▸ **GOAL OF THE EXERCISE**:
Give the number of lines in the listing below that include the word "Yankees", with nothing more.

#### MATERIAL SUPPLIED

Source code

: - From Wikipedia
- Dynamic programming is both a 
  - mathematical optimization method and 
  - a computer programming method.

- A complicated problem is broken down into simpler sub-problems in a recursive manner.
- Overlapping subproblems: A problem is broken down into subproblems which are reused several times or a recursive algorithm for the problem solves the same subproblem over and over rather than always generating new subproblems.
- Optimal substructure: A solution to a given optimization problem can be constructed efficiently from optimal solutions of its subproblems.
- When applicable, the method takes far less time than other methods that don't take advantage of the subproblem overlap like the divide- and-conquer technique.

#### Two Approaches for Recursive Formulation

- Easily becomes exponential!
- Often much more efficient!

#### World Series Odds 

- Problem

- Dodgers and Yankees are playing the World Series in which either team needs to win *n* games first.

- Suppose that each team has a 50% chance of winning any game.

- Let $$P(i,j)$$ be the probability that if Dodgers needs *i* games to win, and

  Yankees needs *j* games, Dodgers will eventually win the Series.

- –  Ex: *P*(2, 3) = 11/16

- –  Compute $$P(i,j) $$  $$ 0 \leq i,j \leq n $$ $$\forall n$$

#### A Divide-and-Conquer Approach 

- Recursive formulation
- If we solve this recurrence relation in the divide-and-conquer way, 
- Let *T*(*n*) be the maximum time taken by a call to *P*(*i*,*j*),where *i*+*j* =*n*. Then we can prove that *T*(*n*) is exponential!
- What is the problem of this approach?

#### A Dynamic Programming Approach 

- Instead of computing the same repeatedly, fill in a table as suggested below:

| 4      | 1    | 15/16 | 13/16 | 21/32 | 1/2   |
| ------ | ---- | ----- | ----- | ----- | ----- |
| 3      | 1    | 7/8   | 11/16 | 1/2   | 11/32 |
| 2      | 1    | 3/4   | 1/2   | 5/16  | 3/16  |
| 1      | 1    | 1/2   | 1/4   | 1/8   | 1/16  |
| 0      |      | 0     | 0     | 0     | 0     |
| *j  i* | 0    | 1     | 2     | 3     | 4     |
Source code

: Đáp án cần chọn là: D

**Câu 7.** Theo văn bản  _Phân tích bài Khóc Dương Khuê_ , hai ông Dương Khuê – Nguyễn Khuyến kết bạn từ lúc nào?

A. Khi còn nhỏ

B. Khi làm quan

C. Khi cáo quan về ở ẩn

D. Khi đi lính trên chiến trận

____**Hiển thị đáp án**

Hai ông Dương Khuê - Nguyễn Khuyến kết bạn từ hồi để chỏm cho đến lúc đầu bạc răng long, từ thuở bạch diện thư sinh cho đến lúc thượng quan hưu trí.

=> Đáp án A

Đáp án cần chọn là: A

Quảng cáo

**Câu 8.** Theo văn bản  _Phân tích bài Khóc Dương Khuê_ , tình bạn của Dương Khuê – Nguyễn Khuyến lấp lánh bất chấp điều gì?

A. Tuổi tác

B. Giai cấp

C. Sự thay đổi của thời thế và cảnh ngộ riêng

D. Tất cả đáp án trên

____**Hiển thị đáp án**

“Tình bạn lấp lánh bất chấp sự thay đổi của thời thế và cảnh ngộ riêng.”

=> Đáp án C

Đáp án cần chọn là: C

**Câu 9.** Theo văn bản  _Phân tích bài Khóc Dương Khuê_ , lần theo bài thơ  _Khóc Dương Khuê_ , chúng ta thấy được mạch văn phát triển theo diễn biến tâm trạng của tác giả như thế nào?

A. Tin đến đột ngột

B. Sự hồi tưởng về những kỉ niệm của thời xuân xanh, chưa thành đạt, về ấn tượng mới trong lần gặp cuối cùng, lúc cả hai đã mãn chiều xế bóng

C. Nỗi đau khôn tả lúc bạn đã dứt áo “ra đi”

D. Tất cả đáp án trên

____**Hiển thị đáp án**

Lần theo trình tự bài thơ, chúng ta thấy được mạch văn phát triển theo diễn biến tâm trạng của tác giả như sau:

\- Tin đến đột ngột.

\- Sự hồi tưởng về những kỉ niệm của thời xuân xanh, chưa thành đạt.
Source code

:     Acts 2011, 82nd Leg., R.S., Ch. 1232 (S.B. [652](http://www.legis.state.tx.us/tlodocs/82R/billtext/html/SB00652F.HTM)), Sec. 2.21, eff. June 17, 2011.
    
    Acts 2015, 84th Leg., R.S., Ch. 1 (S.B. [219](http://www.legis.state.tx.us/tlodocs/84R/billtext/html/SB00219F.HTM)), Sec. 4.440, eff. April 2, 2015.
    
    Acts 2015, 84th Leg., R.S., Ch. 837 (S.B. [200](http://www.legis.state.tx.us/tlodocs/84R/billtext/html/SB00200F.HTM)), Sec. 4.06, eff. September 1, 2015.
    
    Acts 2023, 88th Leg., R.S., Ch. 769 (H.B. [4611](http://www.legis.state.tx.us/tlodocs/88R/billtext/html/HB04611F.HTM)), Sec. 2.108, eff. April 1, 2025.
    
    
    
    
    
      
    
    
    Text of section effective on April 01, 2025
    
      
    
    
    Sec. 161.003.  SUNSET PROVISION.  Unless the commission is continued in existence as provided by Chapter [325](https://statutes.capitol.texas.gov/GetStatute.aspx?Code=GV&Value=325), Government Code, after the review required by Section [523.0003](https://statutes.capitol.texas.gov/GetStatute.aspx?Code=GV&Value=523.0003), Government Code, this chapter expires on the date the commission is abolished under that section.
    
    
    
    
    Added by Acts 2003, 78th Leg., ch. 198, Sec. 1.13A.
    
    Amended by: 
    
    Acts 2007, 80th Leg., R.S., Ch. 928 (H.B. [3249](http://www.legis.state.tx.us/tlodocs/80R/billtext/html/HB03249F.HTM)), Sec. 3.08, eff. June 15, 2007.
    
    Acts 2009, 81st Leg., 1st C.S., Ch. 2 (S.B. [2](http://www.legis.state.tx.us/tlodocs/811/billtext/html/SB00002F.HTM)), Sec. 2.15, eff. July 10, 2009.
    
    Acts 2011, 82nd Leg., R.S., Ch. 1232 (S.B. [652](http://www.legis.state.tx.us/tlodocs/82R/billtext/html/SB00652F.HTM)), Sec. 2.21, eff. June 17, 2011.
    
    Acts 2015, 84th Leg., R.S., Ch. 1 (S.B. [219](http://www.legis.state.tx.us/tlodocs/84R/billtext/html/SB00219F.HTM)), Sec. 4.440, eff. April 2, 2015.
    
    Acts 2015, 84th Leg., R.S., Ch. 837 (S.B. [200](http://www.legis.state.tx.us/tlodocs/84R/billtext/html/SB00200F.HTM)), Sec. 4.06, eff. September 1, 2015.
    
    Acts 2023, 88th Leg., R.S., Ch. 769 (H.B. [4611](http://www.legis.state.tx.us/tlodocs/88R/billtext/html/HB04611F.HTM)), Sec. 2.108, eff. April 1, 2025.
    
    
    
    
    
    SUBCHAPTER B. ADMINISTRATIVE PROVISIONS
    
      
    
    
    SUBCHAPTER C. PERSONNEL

########

▸ **FINAL ANSWER**:
2